* WHAT NEEDS TO BE DONE: Take the data below and extract the lines from the one with "125 572 50.93" to the one with "1283 50 85.66", inclusive, exactly as written.

* GIVEN RECORDS:

***

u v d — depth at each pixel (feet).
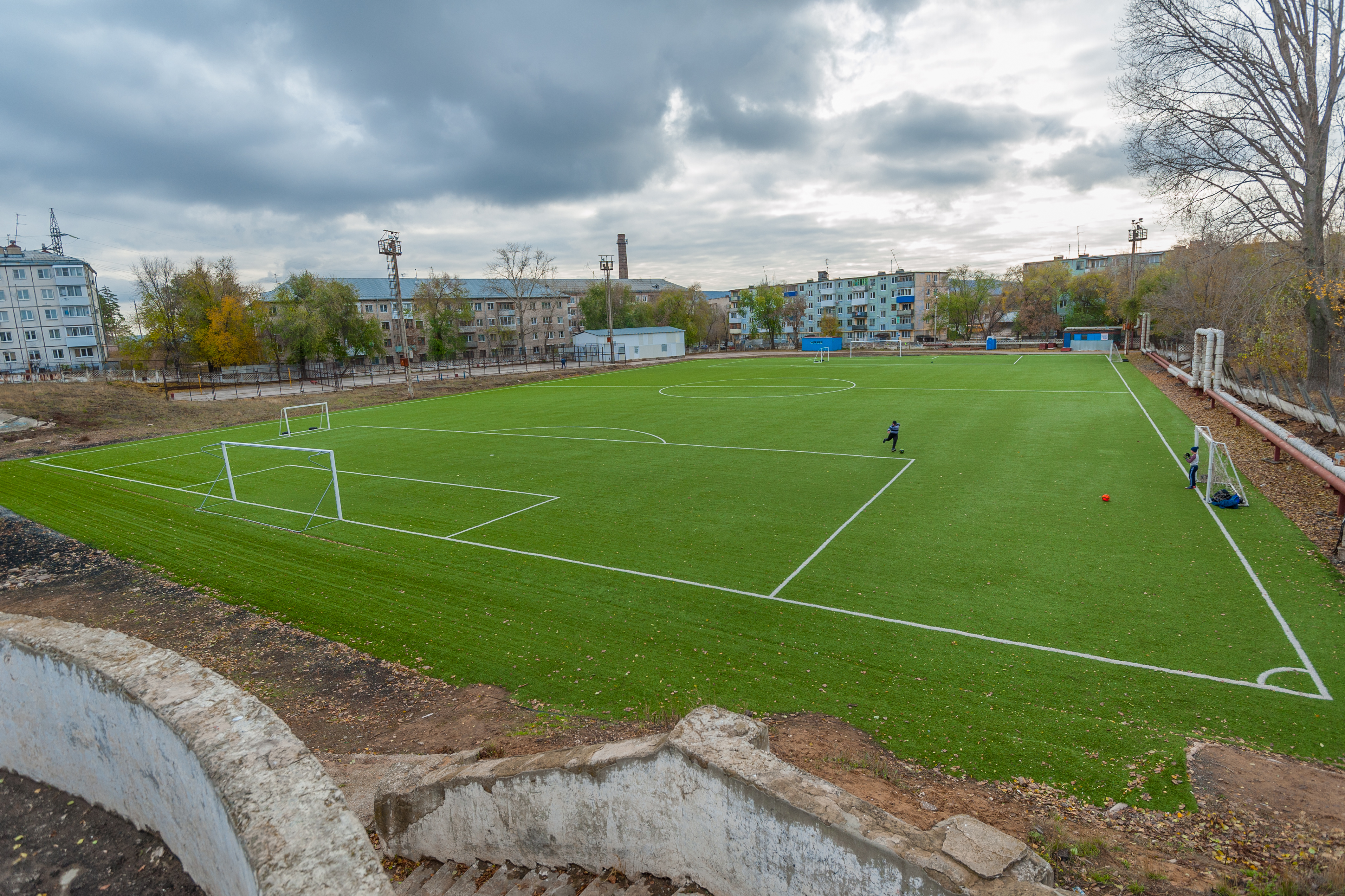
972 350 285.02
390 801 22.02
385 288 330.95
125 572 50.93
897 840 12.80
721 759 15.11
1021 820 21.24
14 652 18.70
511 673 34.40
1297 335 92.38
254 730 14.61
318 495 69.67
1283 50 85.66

***

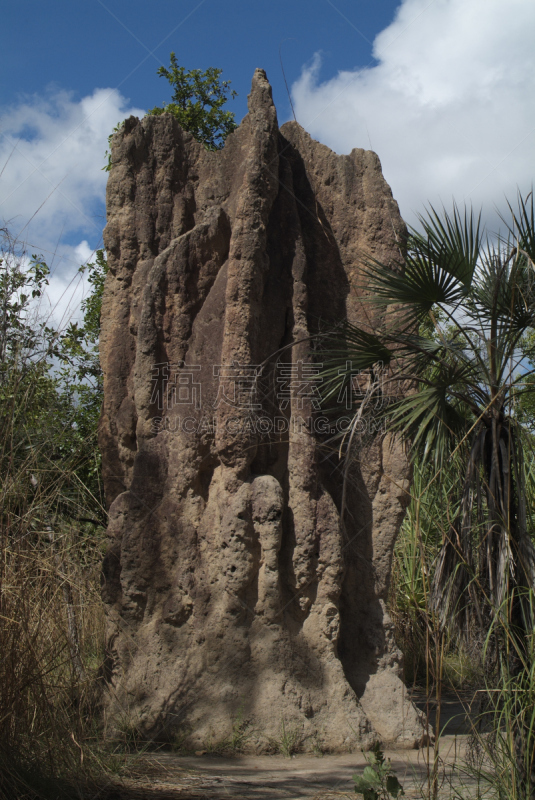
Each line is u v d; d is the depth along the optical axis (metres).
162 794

***

* ANSWER BOX:
125 572 50.93
897 840 12.80
721 759 15.11
1021 820 21.24
14 652 18.70
511 673 34.40
1297 335 92.38
254 730 14.61
318 495 69.67
1283 50 85.66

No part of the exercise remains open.